To my knowledge, much of the AHA’s work seems to focus on cardiovascular events such as heart attack and stroke. In actuality, even though I have congenital heart disease, I am no more at risk for such an event than any other woman. But still, this movement is about women with heart disease and, technically, I am one of those women, so I do feel a personal connection to it.
As a woman with heart disease, then, I think during this month when we are asked to focus on our hearts, we should take the time to celebrate them as well, maybe even those that aren’t in the greatest of shape. Today, I’d like to pay a little tribute to my heart, to my poor, deformed but perseverant heart. She deserves this post all to herself.
I spoke with a friend the other day, a friend who happens to work in the field of psychology, about the emotional issues I have with my heart and her defectiveness.
“I’d love to see you attack your heart like an enemy,” my friend said.
I sat quietly for a moment, thinking of what he had said, and was surprised to feel a wave of guilt run through of me.
“How could I turn on her?” I thought, “My heart who has hung in there with me through it all.”

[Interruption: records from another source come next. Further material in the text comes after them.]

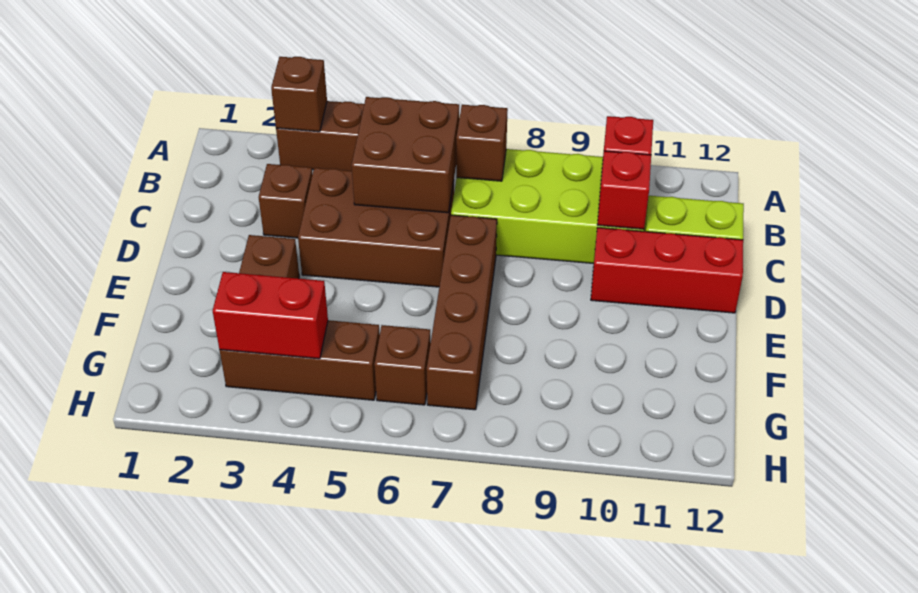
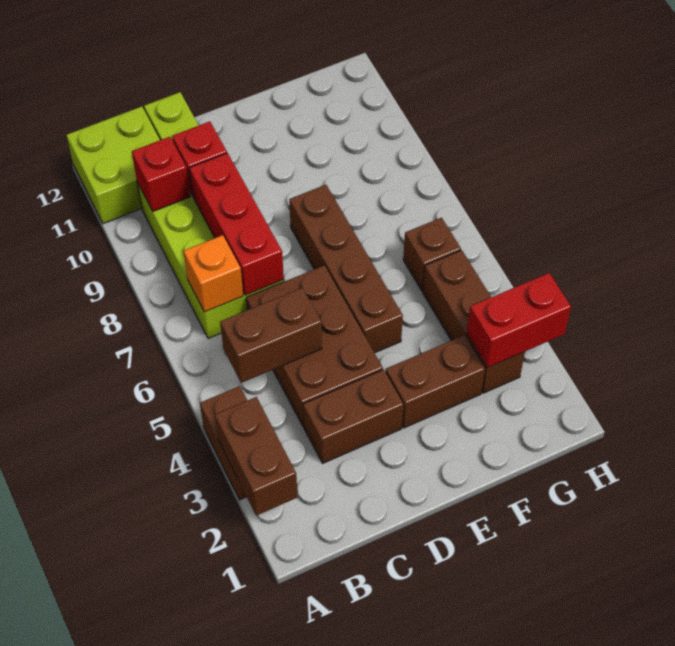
brown brick A3 level 2 -> brown brick A2:A3 level 2
none -> lime brick A11:B12 level 1
brown brick B5:C6 level 2 -> brown brick B5:C5 level 2
brown brick B7 level 2 -> orange brick B7 level 2
brown brick C3 level 1 -> brown brick C3:D3 level 1
brown brick D7:G7 level 1 -> brown brick E5:E8 level 1
red brick D10:D12 level 1 -> red brick C7:C9 level 2
red brick G3:G4 level 2 -> red brick G3:H3 level 2

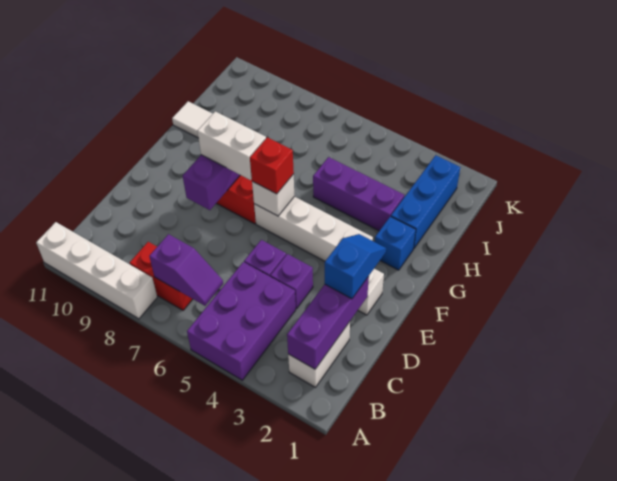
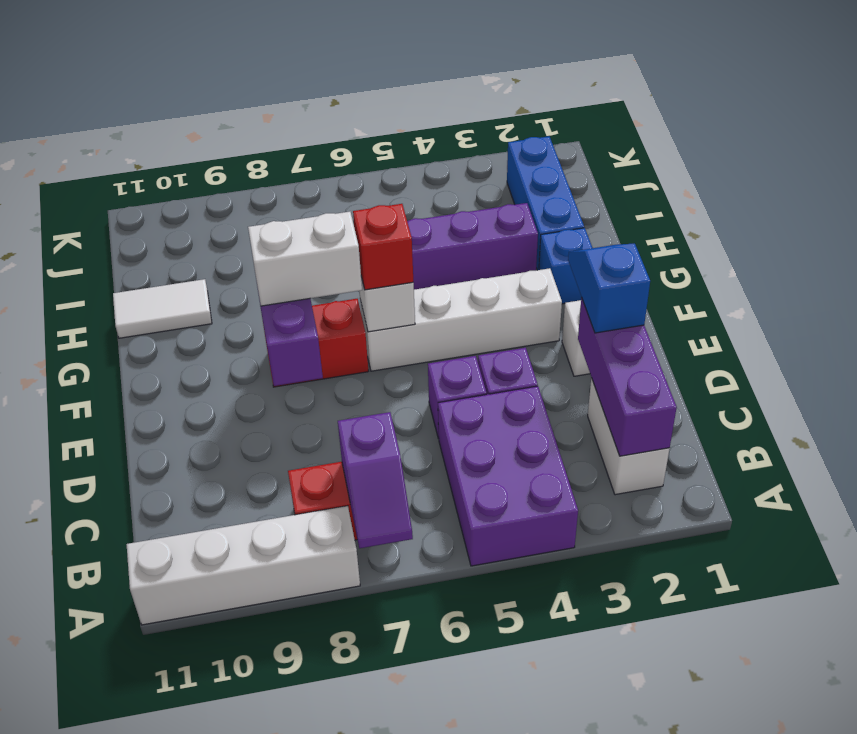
purple slope B6:B7 level 2 top 7 -> purple slope A7:B7 level 2 top B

I genuinely felt sad at the thought.
Because my heart is not my enemy.
Sure, she is bigger than she is supposed to be and has had more than one hole repaired. She may be facing the wrong way and sitting too far to the right. And she is part cow, part human, and part metal. She is one screwed-up organ, but not my enemy.
You could say she is the root of many of my problems. She is the reason I had issues with panic and anxiety through most of my twenties. She is the reason I often feel fatigued and then guilty for my lack of energy to share with my daughter. She is the reason I have often felt regretful that my husband, mother, sisters, and others have had to spend many hours of their livings taking care of me or visiting me.

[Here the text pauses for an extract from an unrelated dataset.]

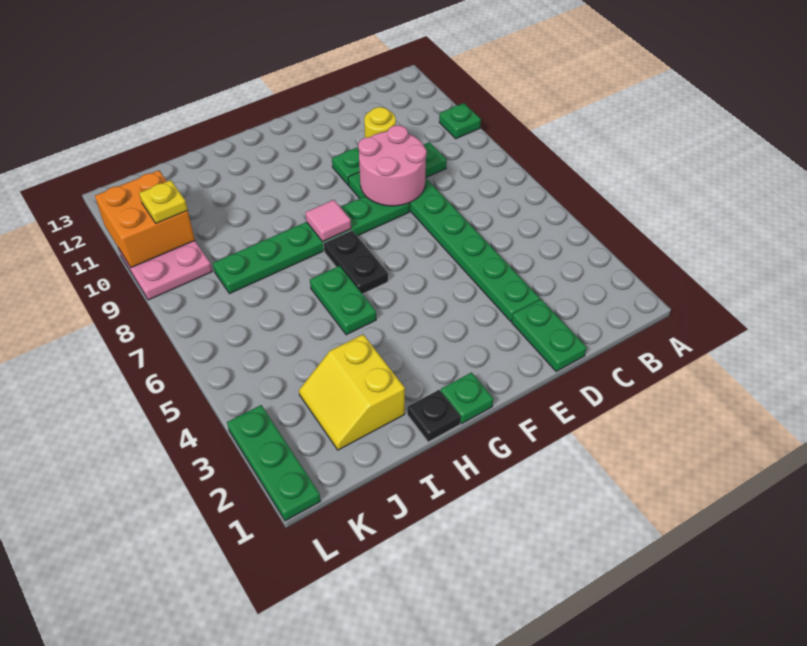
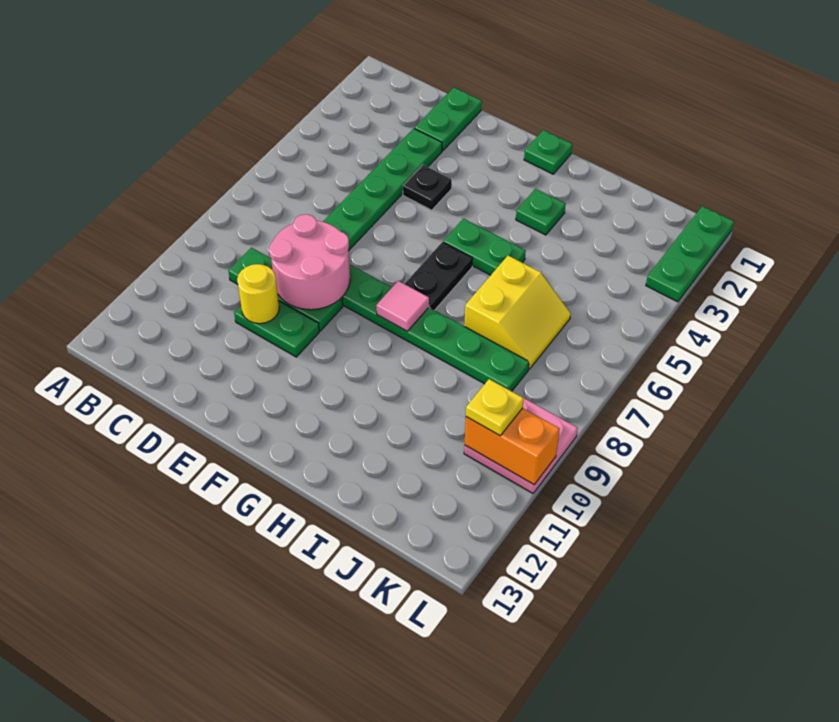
green plate A10 level 1 -> green plate H3 level 1
black plate H1 level 1 -> black plate E4 level 1
green plate H5:H6 level 1 -> green plate G5:H5 level 1
yellow slope I2:J3 level 1 top I -> yellow slope I6:J7 level 1 top I
orange brick K10:L11 level 2 -> orange brick K10:L10 level 2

She has definitely been a burden in more ways than one, but how could I call her an enemy?
She has sat through several catherizations and ablations and three open heart surgeries while she was poked & prodded, sliced & stitched. And when those surgeries were complete and she was called back into duty, she pumped as strongly as ever. When she received her first set of new valves, she kept them working for five years past their expected expiration date. The many times she was overtaken by an arrhythmia or rapid beating, she fought her way back to a normal rhythm, even sustaining jarring shocks from my defibrillator.
She is certainly not an enemy. At the least, she is an excellent employee, but I like to think of her as a friend. Really, she has stuck by me through thick (like the wall of her right ventricle) and thin.
So, I declare today to be Honor My Heart Day. I am proud of you, heart. I am proud of you and all your battle wounds: your scar tissue, your patches, even your slightly bionic valve.
Today, I salute you. Thank you, my friend, for all you’ve done.